Superphysics Superphysics
Chapter 1

Taxes on Possessions

by Adam Smith Icon
5 minutes  • 1058 words

After the appropriation of land property, some lands were commonly assigned to maintain the government. The free states of Greece had land set apart for this purpose.

Aristotle thought that private property should surround the royal lands because:

  • the people near a city were always for war,
  • they were sure of defence, and
  • the enemy would first come upon those lands near the boundaries

In all barbarous countries, lands are appropriated to the purposes of sovereignty. These therefore have little occasion for taxes and customs duties.

This is a bad policy and a cause of the slow progress of opulence.

An immense tract of land would be required to support the British government.

  • Its annual expense in peacetime is 3 million.
  • The whole land rents amount to 24 million

Therefore the government must have 12.5% in its own hands. If we further conceive how such a tract of land would be cultivated, the amount needed would be prodigious.

Allow it but to be half as well cultivated as the rest, which for many reasons would not be the case, the government would have in its hands 1/4 of the whole country.

By this therefore, the country’s stock would be greatly reduced, and fewer people maintained. After government becomes expensive, it is the worst possible method to support it by a land rent. The government in a civilized country is much more expensive than in a barbarous one. When we say that one government is more expensive than another, it is the same as if we said that the one country is farther advanced in improvement than another.

To say that the government is expensive and the people not oppressed is to say that the people are rich. There are many expenses necessary in a civilized country for which there is no occasion in one that is barbarous. Armies, fleets, fortified places, public buildings, judges, and officers of the revenue must be supported. If they be neglected, disorder will ensue. A land rent, to serve all these purposes, would be the most improper thing in the world. All taxes may be considered under two divisions=

taxes on possessions and An example is land tax. taxes on consumption. Examples are all taxes on commodities These are the two ways of making the subjects contribute to the support of government.

There are 3 kinds of possessions:

  1. Land
  2. Stock
  3. Money

It is easy to levy a tax on land, because it is evident what quantity everyone possesses. But it is very difficult to lay a tax on stock or money without very arbitrary proceedings. It is a hardship upon a man in trade to oblige him to show his books, which is the only way in which we can know how much he is worth. It is a breach of liberty.

It can create very bad consequences by ruining his credit. The circumstances of people in trade are sometimes far worse than at others.

But if because this difficulty you were to tax land, and neither tax money nor stock, you would do a very great injustice. But though it be a difficult thing to tax money or stock without being oppressive, yet this method is used in several countries.

In France, for example, in order to ascertain the circumstances of the subject, every bill is assigned, and all business transacted in presence of a public notary, and entered into his books, so that land, stock, and money are there all taxed in the same manner.

Of these three only land is taxed in England, because to tax the other two has some appearance of despotism, and would greatly enrage a free people. Excepting the land tax, our taxes are generally upon commodities, and in these there is a much greater inequality than in the taxes on land possession.

The consumptions of people are not always according to what they possess, but in proportion to their liberality.
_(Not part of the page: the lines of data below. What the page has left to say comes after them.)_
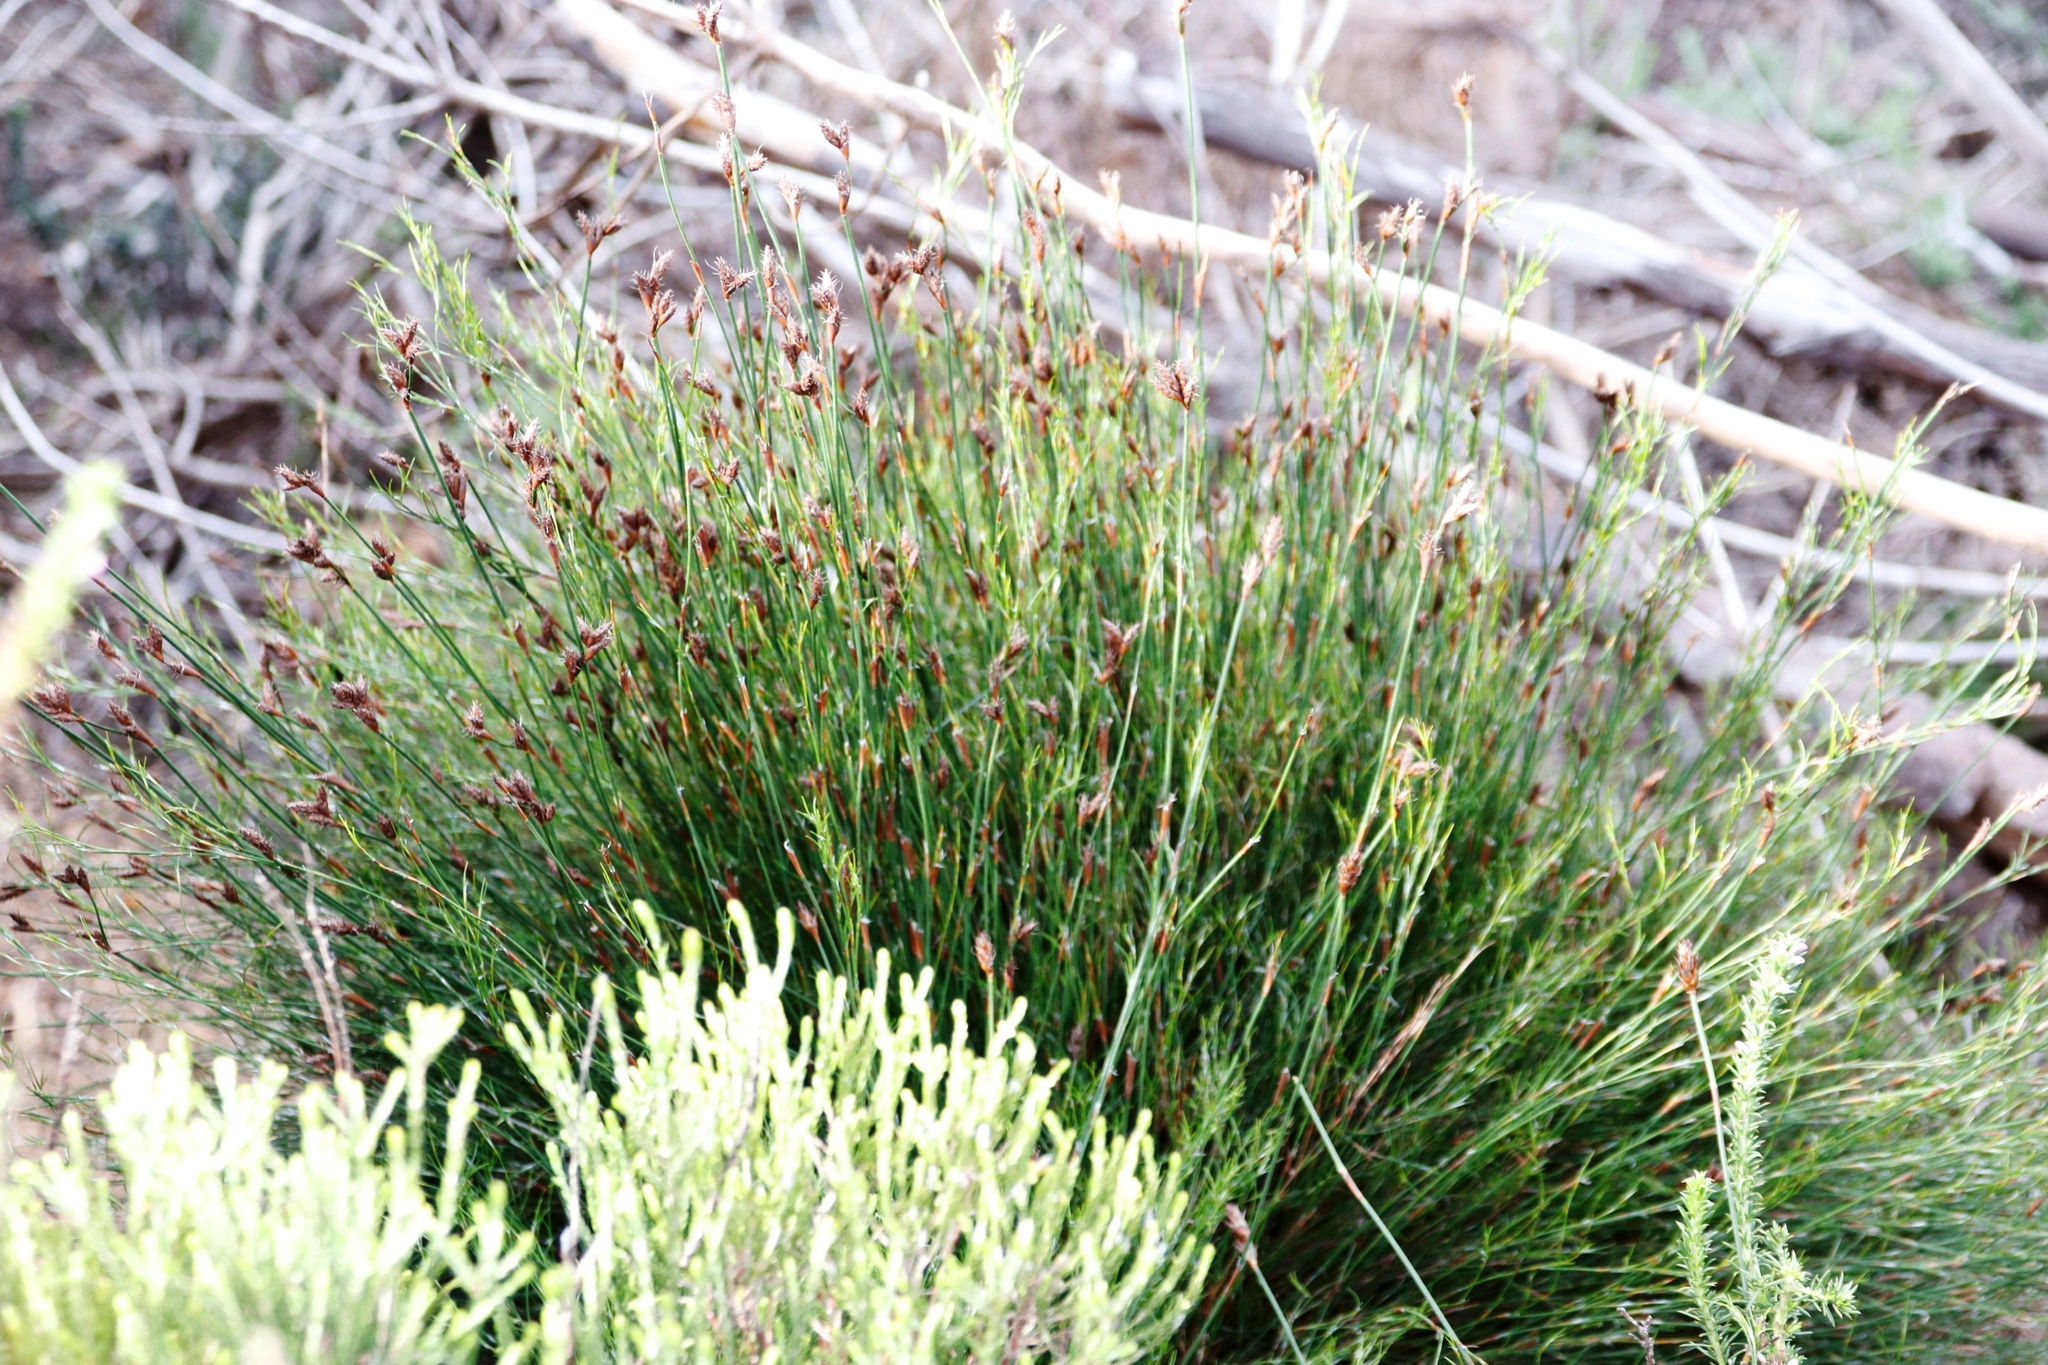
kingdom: Plantae
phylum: Tracheophyta
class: Liliopsida
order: Poales
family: Restionaceae
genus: Restio
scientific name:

When taxes are laid upon commodities, their prices must rise, the concurrence of tradesmen must be prevented, an artificial dearth occasioned, less industry excited, and a smaller quantity of goods produced.2

Taxes upon land possessions have this great advantage, that they are levied without any great expense.

  • the whole land tax of England does not cost the government above eight or ten thousand pounds.

Collectors are chosen by the gentlemen of the county, and are obliged to produce proper security for their carrying safely to the exchequer the money which they collect. The taxes of customs and excise, which produce such immense sums, are almost eaten up by the legions of officers that are employed in collecting them. These officers must have supervisors over them to examine their proceedings. The supervisors have over them collectors, who are under the commissioners, who have to account to the exchequer; to support these officers there must be levied a great deal more than the government requires, which is a manifest disadvantage. Another advantage of a land tax is, that it does not tend to raise the price of commodities, as it is not paid in proportion to the corn and cattle, but in proportion to the rent.

If the tenant pay the tax, he pays just so much less rent. Excise raises the price of commodities, and makes fewer people able to carry on business.

If a man purchase £1000 worth of tobacco, he has 100 pounds of tax to pay. He therefore cannot deal to such an extent as he would otherwise do. Thus, as it requires greater stock to carry on trade, the dealers must be fewer, and the rich have, as it were, a monopoly against the poor.

It was observed before that in England, from a kind of delicacy with regard to examining into the circumstances of particular persons, which is apparently an infringement upon liberty, no tax is laid upon stock or money, but all upon consumptions. Whatever advantages this method may have, there is evidently in it an inequality.

The landlord who pays his annual land tax pays also a great part of the taxes on consumptions. On this account the landed interest complains first of a war, thinking the burden of it falls upon them, while on the other hand the monied men are gainers, and therefore oppose them.

This perhaps occasions the continuance of what is called the Tory interest.